Reputation: 51
I have a dataset (as.data.frame) like this one:
Site | Species | Count |
---|---|---|
a | Abies | 14 |
b | Alnus | 1 |
c | Pinus | 1 |
c | Artem | 2 |
n | ... | ... |
, n of sites = 26000. I need to convert it into a matrix like this one in R:
Abies | Alnus | Pinus | Artem | |
---|---|---|---|---|
a | 14 | 0 | 0 | 0 |
b | 0 | 1 | 0 | 0 |
c | 0 | 0 | 1 | 2 |
n | ... | ... | ... | ... |
I came across the 'fossil' package, with the create.matrix fuction. This function creates the matrix I need but only with the presence (1) or absence (0) of each species for each site. However, I need the abundance (count), not the presence-absence (1-0).
Upvotes: 1
Views: 2415
Reputation: 36
I hope I'm not too late to answer your question.
If you type ?create.matrix
in the RStudio console you can get the documentation about the function. There it's said that you can actually use your original raw data to make an abundance matrix, but you have to include a couple of extra arguments(tax.name
to indicate the species names, locality
to indicate the sites, abund.col
to indicate the count of each species and abund = TRUE
just to let the function know we're working with abundance data).
In your case...
df <- create.matrix(x, tax.name = "Species",
locality = "Site",
abund.col = "Count",
abund = TRUE)
Where x
is the name of your data.frame containg those three columns (Site, Species and Count). However, this will create a data.frame where the rows are the species and the columns are the sites. If you want to transpose it, just use the function t(df)

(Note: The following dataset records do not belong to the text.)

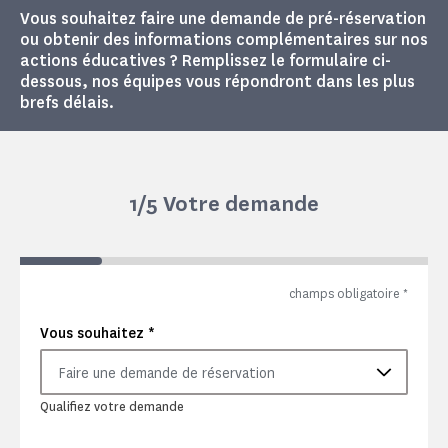
Vous souhaitez faire une demande de pré-réservation
ou obtenir des informations complémentaires sur nos
actions éducatives ? Remplissez le formulaire ci-
dessous, nos équipes vous répondront dans les plus
brefs délais.
1
/5 Votre demande
champs obligatoire
*
*
Vous souhaitez
Faire une demande de réservation
Qualifiez votre demande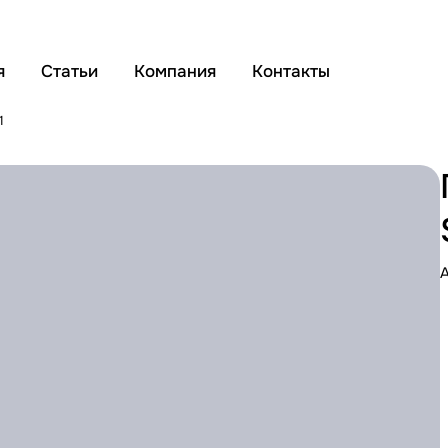
я
Статьи
Компания
Контакты
1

to change the species to the columns and the sites to the rows!
Hope this was helpful, also you can check the rest of the documentation right here.
Also it is important to know that the output of the function create.matrix is not a data.frame, so you might want to convert it to a data frame using as.data.frame
while doing the transposition...
abundance.matrix <- as.data.frame(t(df))
Upvotes: 2
Reputation: 52
import pandas as pd
import numpy as np
df1=pd.DataFrame([14],index=['A'],columns=['Abies'])

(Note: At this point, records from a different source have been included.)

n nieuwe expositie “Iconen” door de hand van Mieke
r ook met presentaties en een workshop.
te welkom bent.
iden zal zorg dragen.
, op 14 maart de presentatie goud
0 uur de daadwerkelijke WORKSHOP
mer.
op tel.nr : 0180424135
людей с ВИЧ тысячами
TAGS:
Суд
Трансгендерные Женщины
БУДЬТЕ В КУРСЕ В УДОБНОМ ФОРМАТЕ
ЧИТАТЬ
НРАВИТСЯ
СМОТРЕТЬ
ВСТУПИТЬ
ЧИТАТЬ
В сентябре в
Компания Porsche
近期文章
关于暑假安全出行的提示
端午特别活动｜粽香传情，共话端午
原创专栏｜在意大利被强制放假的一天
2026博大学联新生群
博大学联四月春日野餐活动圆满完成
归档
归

df2=pd.DataFrame([1],index=['B'],columns=['Alnus'])
df3=pd.DataFrame([1],index=['C'],columns=['Pinus'])
df4=pd.DataFrame([2],index=['C'],columns=['Artem'])
A_B=pd.merge(df1, df2, how='outer', left_index=True, right_index=True)

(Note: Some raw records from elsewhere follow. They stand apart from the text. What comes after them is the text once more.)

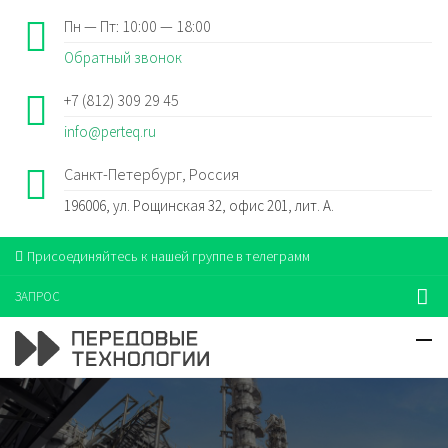
Пн — Пт: 10:00 — 18:00
Обратный звонок
+7 (812) 309 29 45
info@perteq.ru
Санкт-Петербург, Россия
196006, ул. Рощинская 32, офис 201, лит. А.
Присоединяйтесь к нашей группе в телеграмм
ЗАПРОС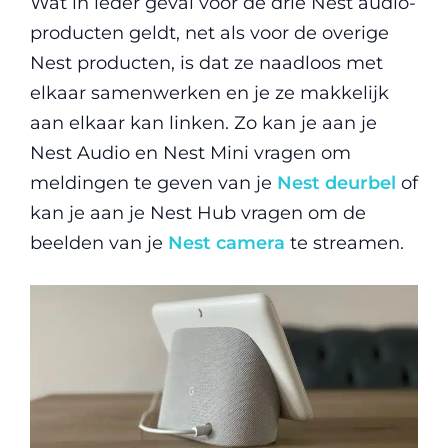
Wat in ieder geval voor de drie Nest audio-
producten geldt, net als voor de overige
Nest producten, is dat ze naadloos met
elkaar samenwerken en je ze makkelijk
aan elkaar kan linken. Zo kan je aan je
Nest Audio en Nest Mini vragen om
meldingen te geven van je
Nest deurbel
of
kan je aan je Nest Hub vragen om de
beelden van je
Nest camera
te streamen.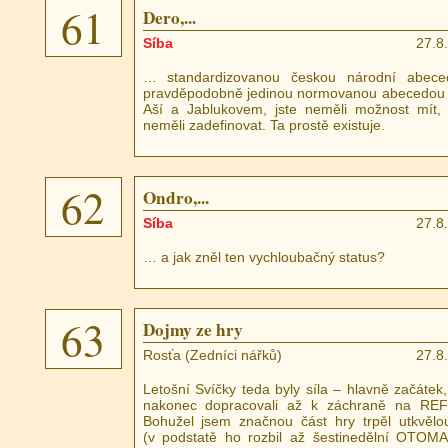
61
Dero,...
Síba
27.8
… standardizovanou českou národní abeced
pravděpodobně jedinou normovanou abecedou 
Aší a Jablukovem, jste neměli možnost mít, a
neměli zadefinovat. Ta prostě existuje.
62
Ondro,...
Síba
27.8
… a jak zněl ten vychloubačný status?
63
Dojmy ze hry
Rosťa (Zedníci nářků)
27.8
Letošní Svíčky teda byly síla – hlavně začátek
nakonec dopracovali až k záchraně na REF
Bohužel jsem značnou část hry trpěl utkvělo
(v podstatě ho rozbil až šestinedělní OTOM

C_C=pd.merge(df3, df4, how='outer', left_index=True, right_index=True)
new=pd.merge(A_B, C_C, how='outer', left_index=True, right_index=True)
new=new.replace(np.nan,0)
new=new.astype(int)
new
Import two libraries: numpy
and pandas
Create data frame for each count and make index as 'Site' and column as 'Species'
Merge all those data frames
Replace NaN values with 0
Convert 'float' to 'int'
Upvotes: -1